What may matter more to the United States is its long-term ideological grip on American exceptionalism. The United States in recent history has recognized itself as “the best”, and it is difficult for it (its government leaders, even its citizens) to shake the need for personal and international recognition of this fact. China’s growing economy threatens the American self-perception of superiority more than it may threaten its actual economic integrity.
This is not to exempt China from accusations of promoting its own rhetoric of national greatness. In historical terms China is still only recently emerging from its hundred years of national humiliation, where it was carved apart and exploited by western powers and Japan. China wants to prove its power to itself and to those who once oppressed it, but U.S. economic pressures by way of the recent trade war are all too reminiscent of an unfavorable power dynamic China is still working to overcome.
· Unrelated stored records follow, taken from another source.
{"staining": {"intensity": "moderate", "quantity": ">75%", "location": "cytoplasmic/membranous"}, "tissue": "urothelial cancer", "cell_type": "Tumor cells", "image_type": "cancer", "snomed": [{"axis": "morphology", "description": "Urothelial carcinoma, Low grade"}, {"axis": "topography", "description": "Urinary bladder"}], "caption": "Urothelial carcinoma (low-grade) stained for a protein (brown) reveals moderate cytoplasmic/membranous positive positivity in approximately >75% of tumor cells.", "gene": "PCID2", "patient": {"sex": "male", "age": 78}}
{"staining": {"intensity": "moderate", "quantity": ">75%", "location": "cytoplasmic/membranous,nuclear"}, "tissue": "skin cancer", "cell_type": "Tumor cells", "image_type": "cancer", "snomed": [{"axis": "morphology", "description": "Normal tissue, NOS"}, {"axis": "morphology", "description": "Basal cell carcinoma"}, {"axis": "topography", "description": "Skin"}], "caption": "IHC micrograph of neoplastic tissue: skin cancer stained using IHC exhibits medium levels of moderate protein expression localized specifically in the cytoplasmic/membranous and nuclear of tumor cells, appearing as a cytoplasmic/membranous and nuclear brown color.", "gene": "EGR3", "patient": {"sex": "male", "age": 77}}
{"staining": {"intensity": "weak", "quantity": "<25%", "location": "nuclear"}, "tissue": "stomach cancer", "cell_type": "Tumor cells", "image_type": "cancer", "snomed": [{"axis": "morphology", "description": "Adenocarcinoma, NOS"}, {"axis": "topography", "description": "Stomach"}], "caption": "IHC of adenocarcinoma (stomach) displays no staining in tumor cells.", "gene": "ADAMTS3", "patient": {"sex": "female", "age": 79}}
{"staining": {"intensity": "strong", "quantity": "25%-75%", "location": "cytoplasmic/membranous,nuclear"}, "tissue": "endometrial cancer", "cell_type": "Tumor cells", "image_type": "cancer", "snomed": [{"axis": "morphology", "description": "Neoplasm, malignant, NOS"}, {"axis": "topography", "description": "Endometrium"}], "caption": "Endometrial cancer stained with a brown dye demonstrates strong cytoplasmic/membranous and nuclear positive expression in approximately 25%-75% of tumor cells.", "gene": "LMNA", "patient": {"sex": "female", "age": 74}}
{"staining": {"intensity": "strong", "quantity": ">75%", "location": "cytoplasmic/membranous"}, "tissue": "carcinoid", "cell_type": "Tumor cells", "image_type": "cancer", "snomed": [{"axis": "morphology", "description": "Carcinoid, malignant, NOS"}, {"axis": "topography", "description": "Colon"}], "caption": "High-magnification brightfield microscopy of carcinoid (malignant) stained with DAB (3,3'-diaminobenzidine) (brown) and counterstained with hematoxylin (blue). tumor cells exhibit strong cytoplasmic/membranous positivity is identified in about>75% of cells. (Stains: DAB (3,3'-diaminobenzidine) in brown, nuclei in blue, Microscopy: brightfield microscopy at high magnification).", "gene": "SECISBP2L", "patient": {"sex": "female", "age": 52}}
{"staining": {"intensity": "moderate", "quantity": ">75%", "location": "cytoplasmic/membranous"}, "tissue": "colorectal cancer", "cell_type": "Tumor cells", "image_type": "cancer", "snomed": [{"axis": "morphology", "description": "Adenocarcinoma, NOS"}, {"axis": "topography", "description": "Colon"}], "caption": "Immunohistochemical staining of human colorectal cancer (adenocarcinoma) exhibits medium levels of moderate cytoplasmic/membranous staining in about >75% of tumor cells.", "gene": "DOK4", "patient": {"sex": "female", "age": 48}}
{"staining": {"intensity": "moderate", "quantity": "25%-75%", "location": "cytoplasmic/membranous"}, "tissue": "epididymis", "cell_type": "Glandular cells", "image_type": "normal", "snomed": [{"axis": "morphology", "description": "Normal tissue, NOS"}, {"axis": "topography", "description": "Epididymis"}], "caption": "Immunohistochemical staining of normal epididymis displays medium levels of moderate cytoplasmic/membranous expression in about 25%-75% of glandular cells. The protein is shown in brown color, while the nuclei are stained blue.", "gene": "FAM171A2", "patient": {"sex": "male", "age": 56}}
Decoupling is really not necessary, nor is it beneficial. The United States and China both have much to gain from trading with each other. What is necessary is a reevaluation of national priorities, and for the United States and China to both humble themselves so they don’t economically destroy themselves over rhetoric and pride. The conflict between the United States and China is not as ideological as that during the Cold War era between the democratic/capitalist United States and the communist/socialist USSR, but the need each country feels to “prove” itself on an international scale is indeed reminiscent of the old divisive international “superpower” system.
The United States and China are too intertwined to economically decouple from each other. What each country should do instead is decouple its sense of national pride from its economic interests.